Uzmanlar, daha adil ve etkili çözümler için araç fiyatı ile emisyon verimliliği arasındaki bu ilişkinin politika tasarımlarında dikkate alınması gerektiğini belirtiyor. Öneriler arasında düşük gelirli sürücülere yönelik hurda teşvikleri, bakım–onarım destekleri ve sıkılaştırılmış periyodik denetim modelleri bulunuyor. Bu sayede yüksek kirleticili araçların trafikteki etkisi azaltılabilirken ulaşımın herkes için erişilebilir kalması sağlanabiliyor.

Ayrıca şehir yönetimlerinin, gerçek zamanlı emisyon ölçümlerini yaygınlaştırarak hangi bölgelerdeki araç filolarının hava kirliliğine daha fazla katkıda bulunduğunu belirlemesi mümkün hale geliyor. Bu yaklaşım, belirli mahallelere yönelik hedefli çözümler üretmeyi kolaylaştırarak kirlilik yükünün daha adil şekilde dağıtılmasına katkı sağlayabilir.

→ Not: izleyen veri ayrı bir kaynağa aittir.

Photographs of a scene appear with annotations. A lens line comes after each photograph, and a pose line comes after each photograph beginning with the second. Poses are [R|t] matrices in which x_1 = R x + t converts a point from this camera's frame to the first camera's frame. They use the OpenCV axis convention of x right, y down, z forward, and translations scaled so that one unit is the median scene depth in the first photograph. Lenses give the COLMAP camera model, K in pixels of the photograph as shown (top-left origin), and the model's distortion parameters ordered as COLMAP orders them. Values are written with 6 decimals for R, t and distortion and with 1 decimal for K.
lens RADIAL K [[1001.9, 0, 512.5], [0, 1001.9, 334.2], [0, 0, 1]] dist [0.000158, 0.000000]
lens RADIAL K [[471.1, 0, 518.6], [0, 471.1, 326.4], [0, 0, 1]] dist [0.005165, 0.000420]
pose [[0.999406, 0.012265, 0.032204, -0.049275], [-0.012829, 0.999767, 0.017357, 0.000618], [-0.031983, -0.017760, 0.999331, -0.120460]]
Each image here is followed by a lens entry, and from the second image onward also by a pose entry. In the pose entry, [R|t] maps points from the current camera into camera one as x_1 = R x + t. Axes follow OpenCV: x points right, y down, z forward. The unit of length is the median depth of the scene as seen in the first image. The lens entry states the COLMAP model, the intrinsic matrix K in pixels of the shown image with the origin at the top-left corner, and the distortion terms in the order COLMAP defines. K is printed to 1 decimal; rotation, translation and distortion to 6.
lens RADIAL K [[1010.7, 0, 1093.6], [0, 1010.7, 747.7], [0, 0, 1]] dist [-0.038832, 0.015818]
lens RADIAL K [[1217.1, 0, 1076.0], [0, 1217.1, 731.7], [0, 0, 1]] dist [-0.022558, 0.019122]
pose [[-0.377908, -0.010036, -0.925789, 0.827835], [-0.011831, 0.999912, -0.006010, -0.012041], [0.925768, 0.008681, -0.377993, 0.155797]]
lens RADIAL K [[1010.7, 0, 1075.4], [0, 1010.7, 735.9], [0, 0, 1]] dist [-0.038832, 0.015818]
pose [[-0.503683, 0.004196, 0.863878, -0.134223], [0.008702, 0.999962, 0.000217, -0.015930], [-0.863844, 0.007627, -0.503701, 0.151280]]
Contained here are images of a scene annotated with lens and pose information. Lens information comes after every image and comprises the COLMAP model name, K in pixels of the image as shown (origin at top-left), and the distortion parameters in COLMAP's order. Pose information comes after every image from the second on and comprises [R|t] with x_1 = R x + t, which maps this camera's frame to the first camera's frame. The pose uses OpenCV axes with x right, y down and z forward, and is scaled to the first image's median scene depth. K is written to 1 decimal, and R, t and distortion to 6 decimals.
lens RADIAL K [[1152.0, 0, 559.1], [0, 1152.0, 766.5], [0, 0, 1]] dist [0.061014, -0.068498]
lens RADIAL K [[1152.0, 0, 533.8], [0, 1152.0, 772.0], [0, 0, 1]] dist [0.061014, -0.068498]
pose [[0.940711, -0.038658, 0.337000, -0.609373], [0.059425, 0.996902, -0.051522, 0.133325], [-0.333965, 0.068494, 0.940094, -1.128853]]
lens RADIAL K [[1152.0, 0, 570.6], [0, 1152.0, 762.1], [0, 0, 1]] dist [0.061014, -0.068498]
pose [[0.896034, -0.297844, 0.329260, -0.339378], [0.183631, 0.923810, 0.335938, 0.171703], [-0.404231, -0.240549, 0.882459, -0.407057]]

Sonuç olarak, araştırma yalnızca emisyon rakamlarını açıklamakla kalmıyor; aynı zamanda ulaşımdaki ekonomik eşitsizliklerin şehirlerdeki hava kalitesiyle nasıl doğrudan bağlantılı olduğunu da gösteriyor. Uygun fiyatlı otomobiller daha ulaşılabilir olabilir ancak gerçek trafikte bıraktıkları kirletici miktarı şehirler için ciddi bir maliyet anlamına geliyor. Temiz hava hedeflerine ulaşmak için hem çevresel hem ekonomik dinamiklerin birlikte ele alınması artık kaçınılmaz görünüyor.